Artur Mas, qui appartient à un parti jusqu’à présent plus nationaliste qu’indépendantiste, s’est-il laissé déborder par l’ANC ou tire-t-il les ficelles en coulisses ? La Catalogne ne la finance certes pas directement, mais sa coalition, Convergence et Union (CiU, droite), a inondé durant des années les associations civiles de subventions pour la défense de la culture, de la langue ou des traditions catalanes, créant un terreau fertile à l’éclosion de l’ANC, qui regroupe les indépendantistes de tous bords.

« CATALYSER LES ATTENTES »

Son origine remonte aux consultations populaires organisées par des volontaires, entre 2009 et 2011, dans la majorité des communes de Catalogne. « Nous avons pensé que ces consultations allaient créer des attentes chez les gens qu’il fallait catalyser, explique Pere Puges, ancien architecte de 63 ans, militant pour l’indépendance et l’un des quatre membres fondateurs de l’ANC. Nous avons identifié 40 indépendantistes catalans reconnus et nous avons débattu sous des noms de code pour éviter les querelles de partis. Nous nous sommes rendu compte que, malgré nos différences, nous étions d’accord sur l’essentiel et en six mois nous avons rédigé notre déclaration fondamentale. »

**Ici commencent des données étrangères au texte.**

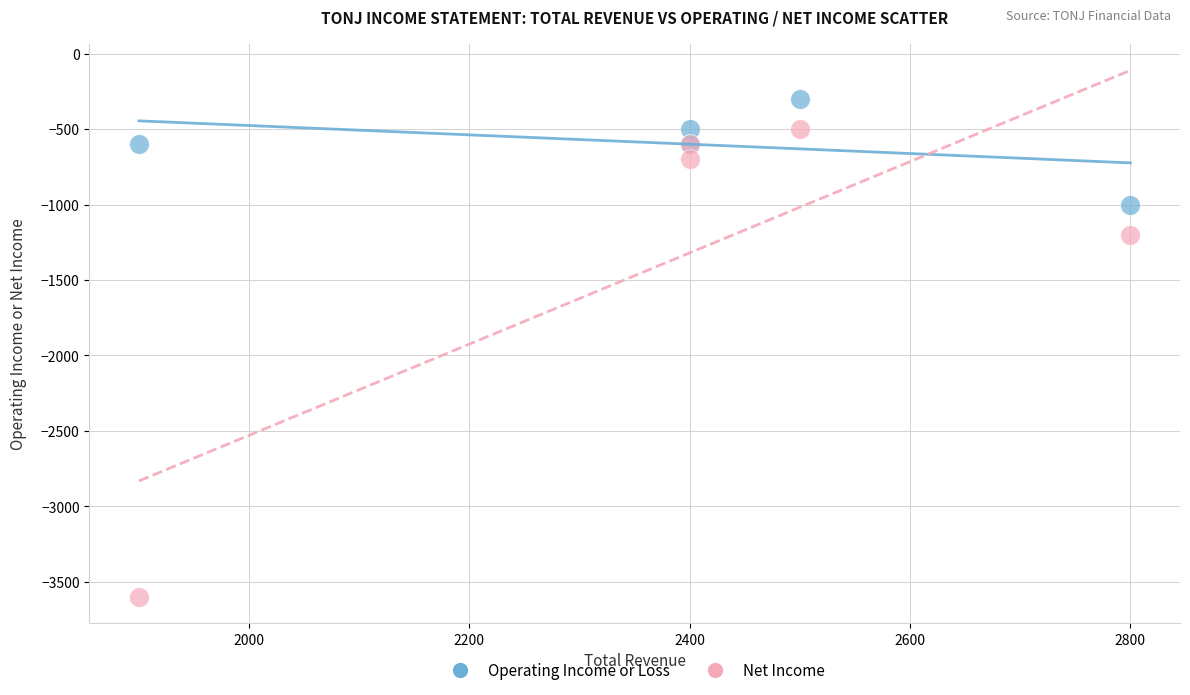

Which series contains the highest Y value?

Operating Income or Loss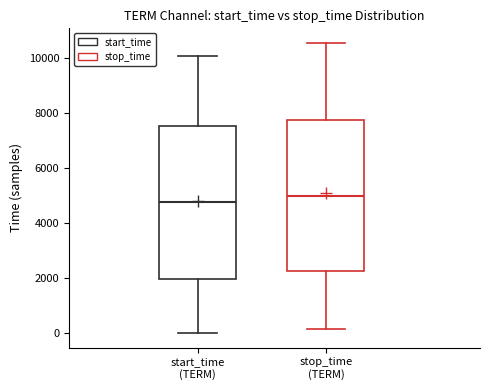

Reading left to right, transcribe this box plot: for each box, give where its median line is, the range the box spans, and where its two whiskers end, as read against the y-axis. The values are not printed on the chart, so give them approximately, as read against the axis.

start_time (TERM): median 4800, box 2000 to 7600, whiskers 0 to 10000
stop_time (TERM): median 5000, box 2200 to 7800, whiskers 200 to 10600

Militants de CiU et d’ERC, nationalistes écologistes, indépendantistes anticapitalistes et déçus de la politique font cause commune dans les arènes de Tarragone, où résonne l’hymne de la Catalogne et s’élève maintenant uncastell, ces tours humaines traditionnelles de la région de Tarragone.

Artur Mas ne devait pas se rendre à Madrid mardi pour défendre son projet de référendum. En revanche, il a lancé un clin d’oeil à l’ANC, le 6 avril, en confirmant sa thèse : « On peut dire “non” à une loi, a-t-il déclaré. Mais on ne peut pas stopper la volonté du peuple de Catalogne. » L’épreuve de force avec Madrid ne fait que commencer.